Hello,
I am doing some simulation of dipolar system. The interactioj is 1/r^3, but it is very similar to the n-body problem presented here http://http.developer.nvidia.com/GPUGems3/gpugems3_ch31.html We implemented the algorithm described above and it is performing very well. I am wondering if it is possible to improve the performance on Kepler devices by using shuffle functions. Below there is a short description of the program and the code we use.
In the N-body problem any given particle interacts with all particles.In total there are N*N interaction (minus the self interactions).
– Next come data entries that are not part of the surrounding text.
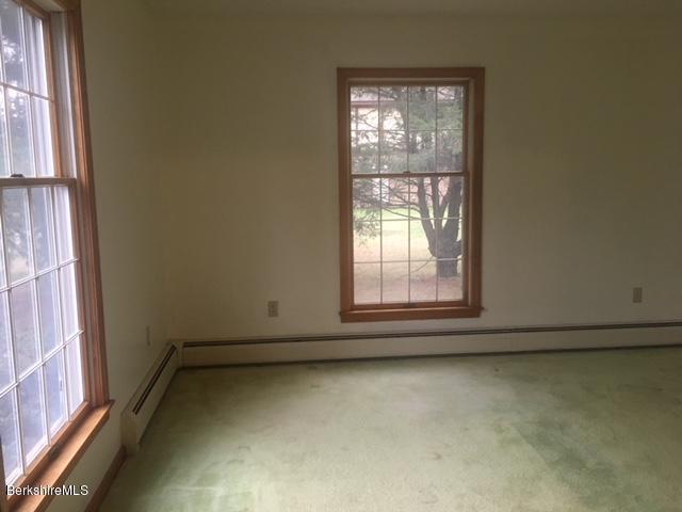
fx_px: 571
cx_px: 341
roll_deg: +1.0
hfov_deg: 61.7
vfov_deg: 48.2
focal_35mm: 29
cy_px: 256
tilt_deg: -6.6
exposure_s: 1/15
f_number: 2.2
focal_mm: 4.15
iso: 80
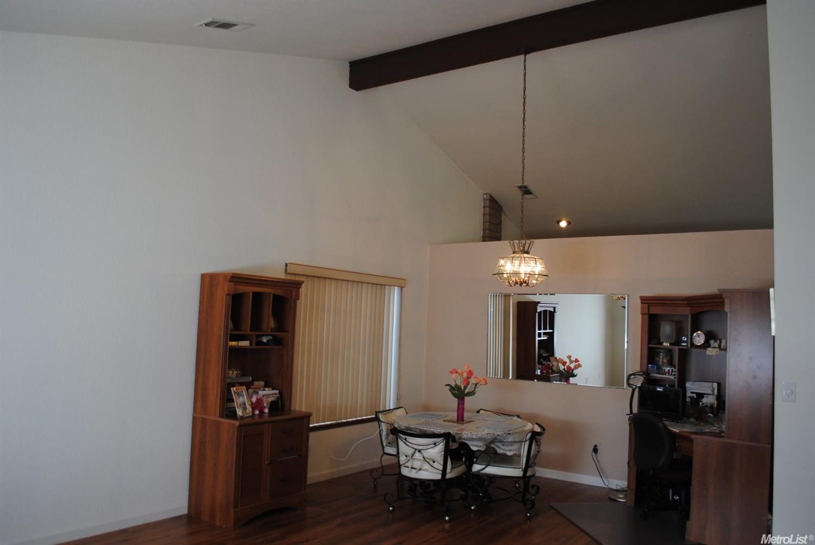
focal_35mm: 27
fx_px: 612
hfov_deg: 67.3
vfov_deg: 48.0
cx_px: 408
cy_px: 272
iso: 200
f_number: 3.5
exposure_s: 1/30
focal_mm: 18
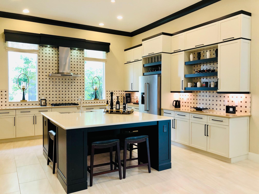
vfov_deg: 49.7
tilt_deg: -3.0
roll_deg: +0.6
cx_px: 130
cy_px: 97
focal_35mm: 28
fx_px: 209
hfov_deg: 63.4
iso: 40
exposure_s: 1/24
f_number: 1.8
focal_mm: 3.99
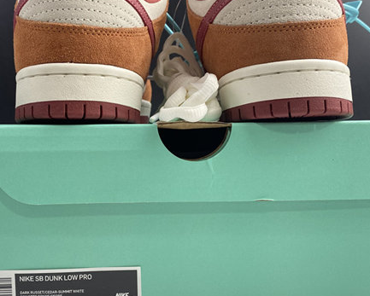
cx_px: 169
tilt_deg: +2.1
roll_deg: +1.1
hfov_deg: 44.7
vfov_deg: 36.5
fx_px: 449
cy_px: 136
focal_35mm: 41
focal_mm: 4.25
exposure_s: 1/121
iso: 100
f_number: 1.8
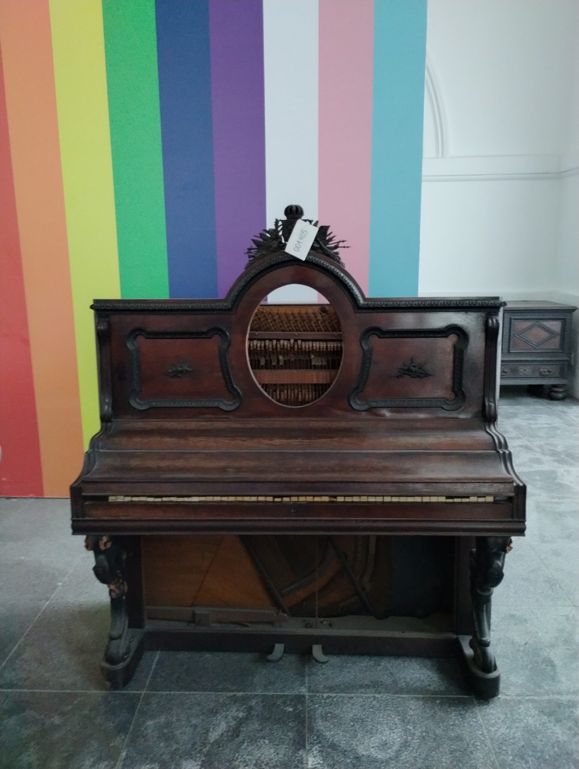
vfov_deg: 63.4
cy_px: 384
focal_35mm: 28
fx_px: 623
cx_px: 290
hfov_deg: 49.9
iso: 2759
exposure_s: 1/20
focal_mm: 4.27
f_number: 1.8
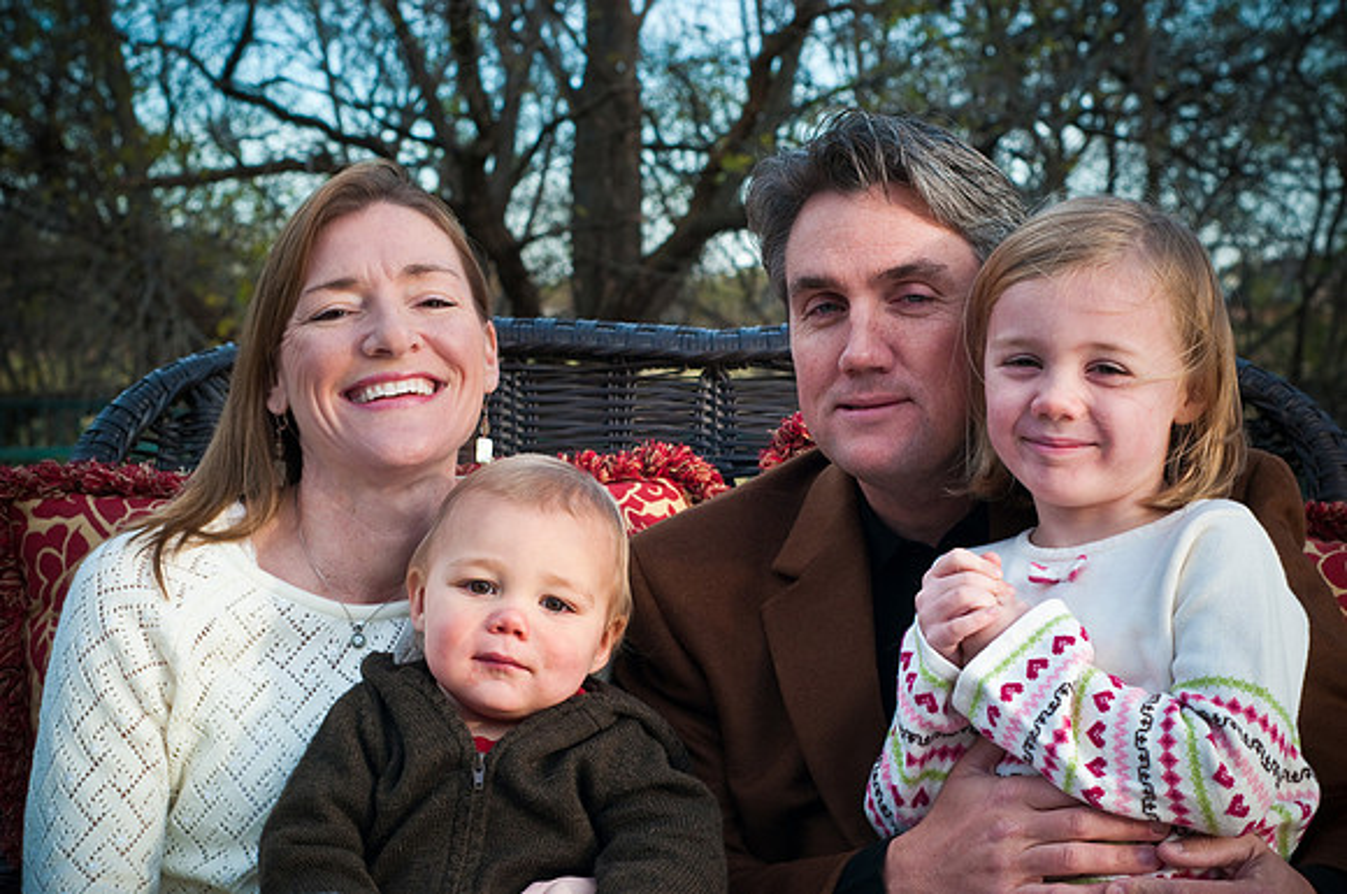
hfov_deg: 27.0
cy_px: 447
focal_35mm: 75
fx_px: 2802
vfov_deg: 18.1
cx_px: 674
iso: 200
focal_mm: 50
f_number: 7.1
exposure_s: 1/200
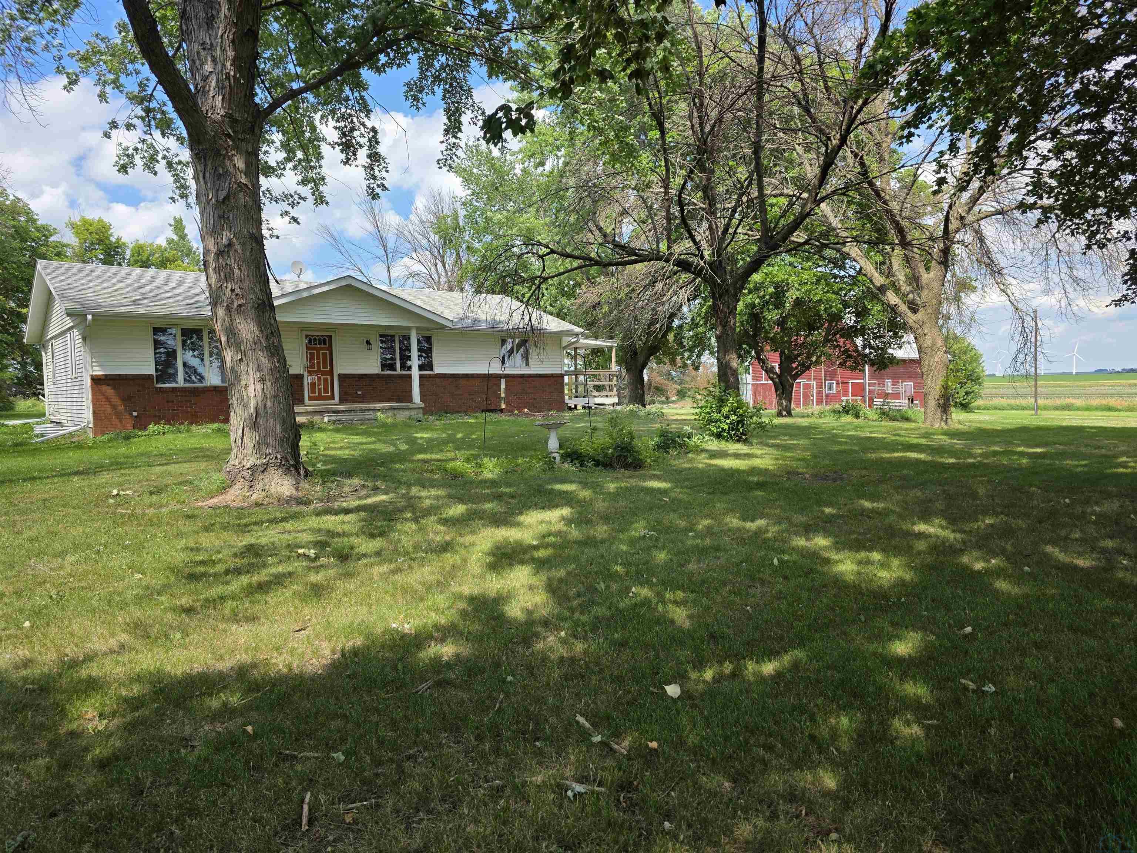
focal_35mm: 23
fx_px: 755
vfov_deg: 58.9
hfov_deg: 73.9
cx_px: 568
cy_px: 426
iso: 80
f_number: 1.7
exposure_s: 1/2874
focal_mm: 6.3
Each thread calculates the forces for 1 particles. So in the kernel there is an extra loop. In each interaction of this loop the position of p particles are saved in shared memory and p x p interactions are calculated (figure 4 in the upper link).
Here is the code:
__device__ float3
tile_calculation(float4 myPosition, float3 accel)
{
int i;
extern __shared__ float4[] shPosition;
for (i = 0; i < blockDim.x; i++) {
accel = bodyBodyInteraction(myPosition, shPosition[i], accel);
}
return accel;
}
__global__ void
calculate_forces(void *devX, void *devA)
{
extern __shared__ float4[] shPosition;
float4 *globalX = (float4 *)devX;
float4 *globalA = (float4 *)devA;
float4 myPosition;
int i, tile;
float3 acc = {0.0f, 0.0f, 0.0f};
int gtid = blockIdx.x * blockDim.x + threadIdx.x;
myPosition = globalX[gtid];
for (i = 0, tile = 0; i < N; i += p, tile++) {
int idx = tile * blockDim.x + threadIdx.x;
shPosition[threadIdx.x] = globalX[idx];
__syncthreads();
acc = tile_calculation(myPosition, acc);
__syncthreads();
}
// Save the result in global memory for the integration step.
float4 acc4 = {acc.x, acc.y, acc.z, 0.0f};
globalA[gtid] = acc4;
}
Would it be possible ot improve this code by using the warp-shuffle functions?
Cristian